# Shift schedule



## BruinsFan777 (Jul 31, 2014)

Hi,

I am working on a project looking at some crime data in Boston, and I noticed that the events all occur during 'Day', 'First', and 'Last'. Could someone tell me what hours these shifts correspond to? Like, is Day: 12 AM - 8 AM?

Thanks!


----------



## soxrock75 (Jul 26, 2004)

Days = Days (8-4)
First or First Half = Evenings (4-midnight)
Last or Last Half = Nights (midnight -8)


----------



## BruinsFan777 (Jul 31, 2014)

Much appreciated. And a big THANKS for what you do for the community!


----------



## trueblue (Jan 21, 2008)

BruinsFan777 said:


> Hi,
> 
> I am working on a project looking at some crime data in Boston, and I noticed that the events all occur during 'Day', 'First', and 'Last'. Could someone tell me what hours these shifts correspond to?

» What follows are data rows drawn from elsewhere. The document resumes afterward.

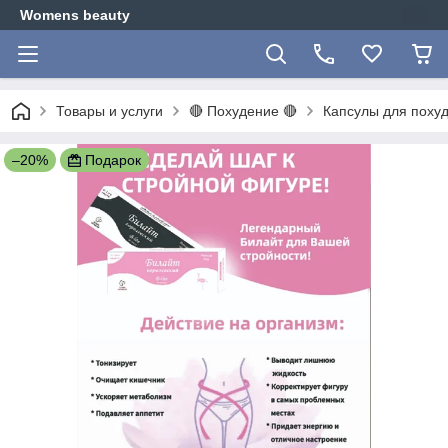
Womens beauty
Товары и услуги
🔴 Похудение 🔴
Капсулы для похуд
–20%
Подарок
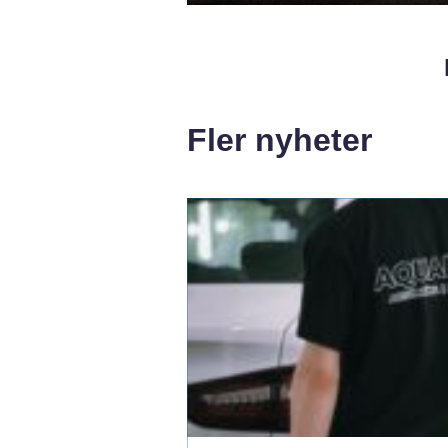
Fler nyheter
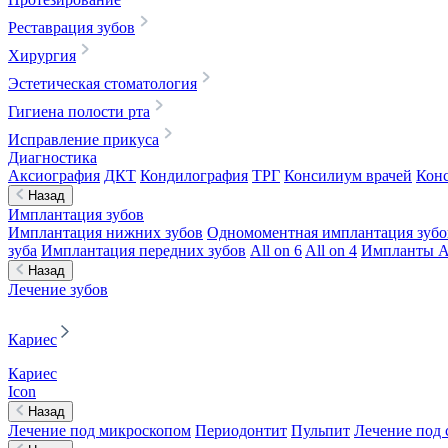
Реставрация зубов
Хирургия
Эстетическая стоматология
Гигиена полости рта
Исправление прикуса
Диагностика
Аксиография
ДКТ
Кондилография
ТРГ
Консилиум врачей
Конс
Назад
Имплантация зубов
Имплантация нижних зубов
Одномоментная имплантация зубо
зуба
Имплантация передних зубов
All on 6
All on 4
Импланты A
Назад
Лечение зубов
Кариес
Кариес
Icon
Назад
Лечение под микроскопом
Периодонтит
Пульпит
Лечение под 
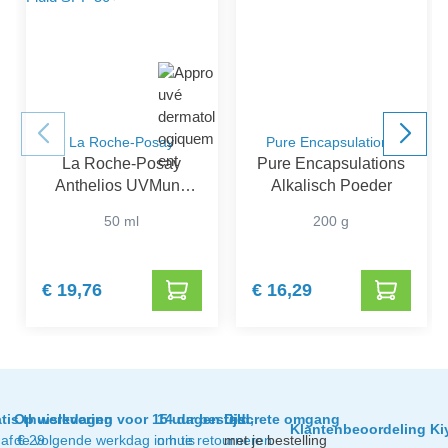
La Roche-Posay
Pure Encapsulations
La Roche-Posay
Pure Encapsulations
Anthelios UVMune
Alkalisch Poeder
400 Onzichtbare Fluid
50 ml
200 g
SPF 50+
€ 19,76
€ 16,29
tis thuislevering
Op werkdagen voor 15 uur besteld,
14 dagen tijd
Discrete omgang
Klantenbeoordeling Ki
af € 29
de volgende werkdag in huis
om te retourneren
met je bestelling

Like, is Day: 12 AM - 8 AM?
> 
> Thanks!


the times are:

7:30-4pm (Days)

4pm-11:45pm (First)

11:45pm to 7:30am (Last)


----------



## citycop (Jul 25, 2014)

In our shop its 7-3 and 8-4 (days or 1st) 3-11 and 4-12 (evenings or 2nd) and 11-7 and 12-8 (midnights or 3rd)


----------